Developing workforce skills alongside new technology
In a digital age when filling in forms by hand is a thing of the past, the customer claims experience has been changed radically. There has never been more consumer information available and, at the touch of a button, data can now be gathered and analysed faster than ever.
It is vital the insurance workforce develops and maintains the skills necessary to effectively work with new technology. According to the Claims Workforce of the Future Report produced by Lloyds Market Authority and PwC, soft skills such as emotional intelligence and empathy remain integral to building customer trust.
Experts from the London market and beyond explored how the profession is driving innovation at the FutureFormers conference, hosted by Lloyds Market Authority. Among the key speakers were Sue McCall, chair of the CII's Society of Claims Professionals; Louisa Clarke, leadership and resilience expert; Kate Bohn, innovation and strategy leader at Lloyds Banking Group; and Orlando Machado, chief data scientist.

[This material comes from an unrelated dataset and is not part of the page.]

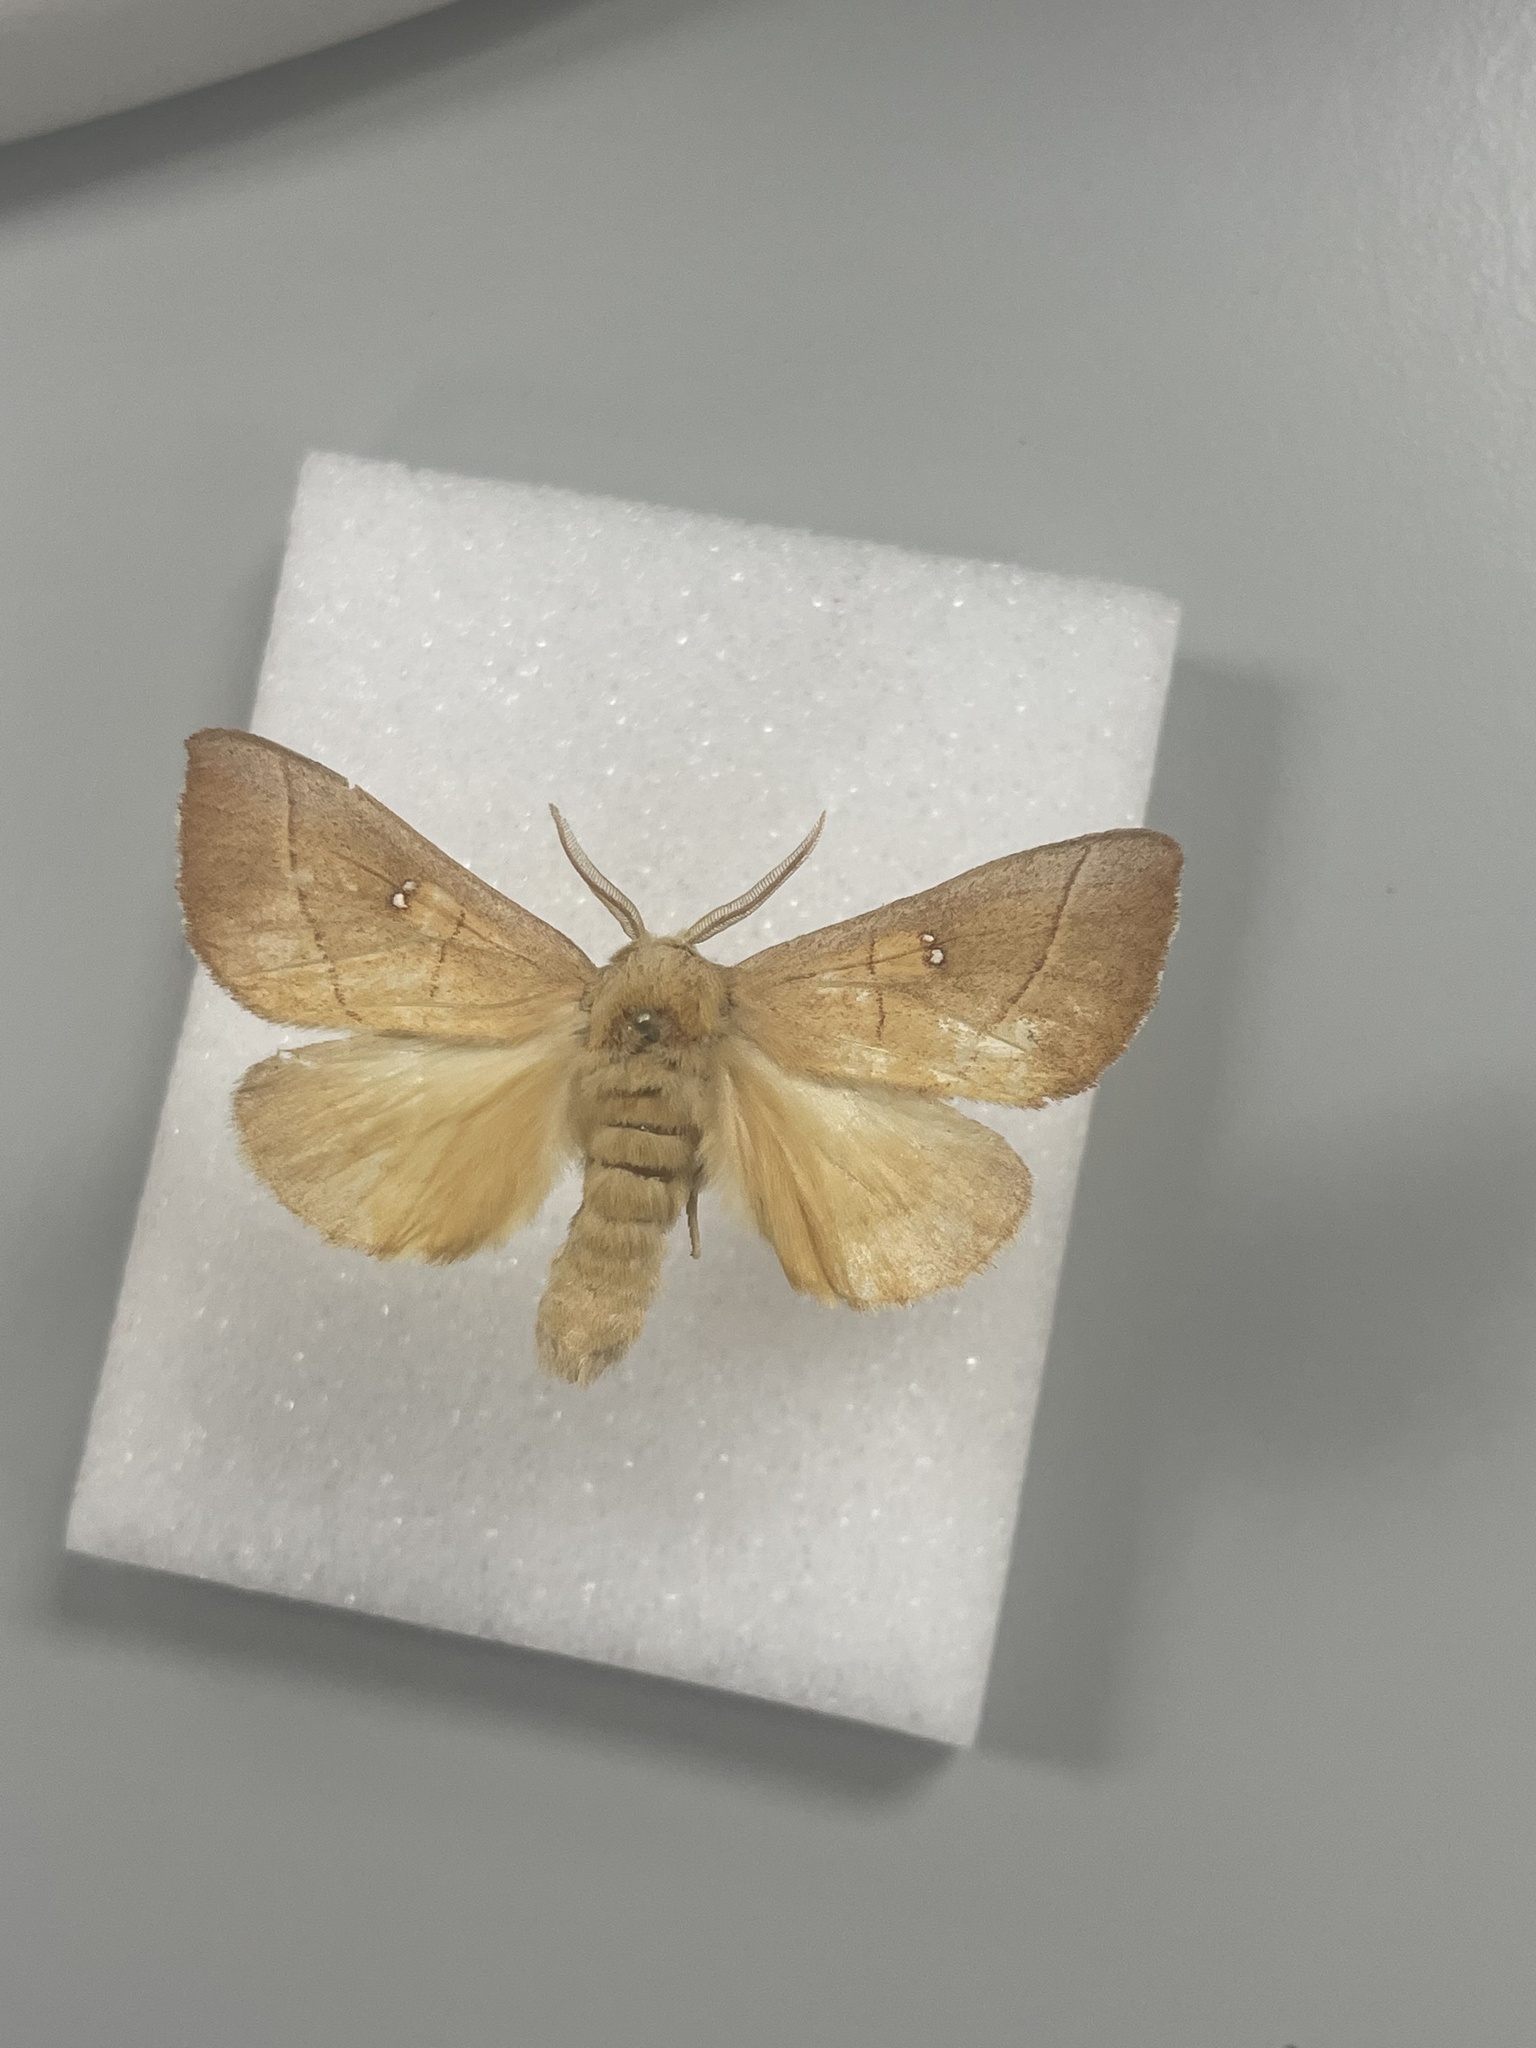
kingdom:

According to Mr Machado, data intelligence is key to ensuring an excellent customer service as it allows firms to create a personalised image of the client. He said that with the influx of data, the ability to harness information in order to gain insight about customers has increased dramatically.

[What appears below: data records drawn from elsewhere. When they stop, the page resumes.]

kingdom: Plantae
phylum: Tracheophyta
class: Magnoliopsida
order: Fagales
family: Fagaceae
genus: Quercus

But as Mr Machado points out: "If you want to get data science operational within a company, this needs to be supplemented by customer-first thinking." He says that it is not just about creative disruption, but about really trying to understand the consumer and their needs. In just seconds, data can be accessed and correlated through algorithms which evolve with and predict customer circumstances and behaviours.
Mr Machado said: "We want to use all of the data we have to know customers as well as they know themselves." By using data in this way, insurers will able to interact with individuals more powerfully than ever, offering them relevant services and products based on their specific needs and building empathy through a more personalised approach.

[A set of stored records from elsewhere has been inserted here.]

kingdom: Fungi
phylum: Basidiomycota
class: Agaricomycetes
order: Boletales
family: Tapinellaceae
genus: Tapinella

If you want to get data science operational within a company, this needs to be supplemented by customer-first thinking
Insurance professionals gathered at the event were told by Ms McCall that they must strive to humanise the claims process whilst utilising new technology to support the customer journey. At the heart of the process is the customer experience and the way in which firms build trust with the customer, according to Ms McCall. In the London Market Group's Future of Skills in the London Market Report, three of the five overarching themes are based on communication, empathy, and personal creativity.
Ms McCall's view was shared by Ms Clarke, who said: "We have to seek to make connection, not just with those with whom we are used to, and not just within the echo chamber of technology." To create a climate which is conducive to innovation, Ms Clarke said that insurers must step outside of the paradigm in which they are operating in order to consider the impact of technology on customers.
The example of social media was used to illustrate how carelessness when dealing with customers through technology can lead to errors, such as that experienced by Facebook in 2014 where a 'Year in Review' algorithm was branded 'algorithmic cruelty' by web consultant Eric Mayer. The social media giant included an image of his six-year old daughter, who had died the year before, in a video it produced summing up the last 12 months, that it then encouraged him to share with his Facebook friends.
Where the human aspect fell short, in this case, was in not providing a way for users to opt out. The algorithm was created with the 'ideal' user in mind but did not account for other cases. When using technology to drive customer experience, insurers must remember to engage emotionally, according to Ms Clarke. She said: "We have to intentionally think beyond our environment."
Regulations and legacy systems often create a barrier to innovation, according to Ms Bohn. She revealed that a key fumbling block of the Lloyds GSR3 strategy, which focuses on success in the digital world, is in legacy culture and humanising processes of digitisation.
At the other end of the spectrum are the savvy Fintech and Insurtech start-ups. Ms Bohn said: "Instead of seeing this new technology as a competitor, we are very much looking at it as
"These are people that have very specific skillsets in niche areas that can really help us to accelerate our understanding and awareness."
Against this backdrop, Lloyd's Lab was kickstarted in 2018, a ten-week programme allowing managing agents within the market to work alongside Insurtech companies on some of the key challenges facing Lloyd's.
Sharing skills in this way creates a process of natural reciprocity, which allows firms to successfully incorporate technology faster, said Ms Bohn. Insurers are now using data more intelligently than ever. Artificial intelligence can help to streamline the underwriting and claims processes, allowing firms to reduce costs and improve business efficiency.
As we enter a new decade, the need to keep pace with fast-moving technology while maintaining the fundamental values of the profession has never been more vital.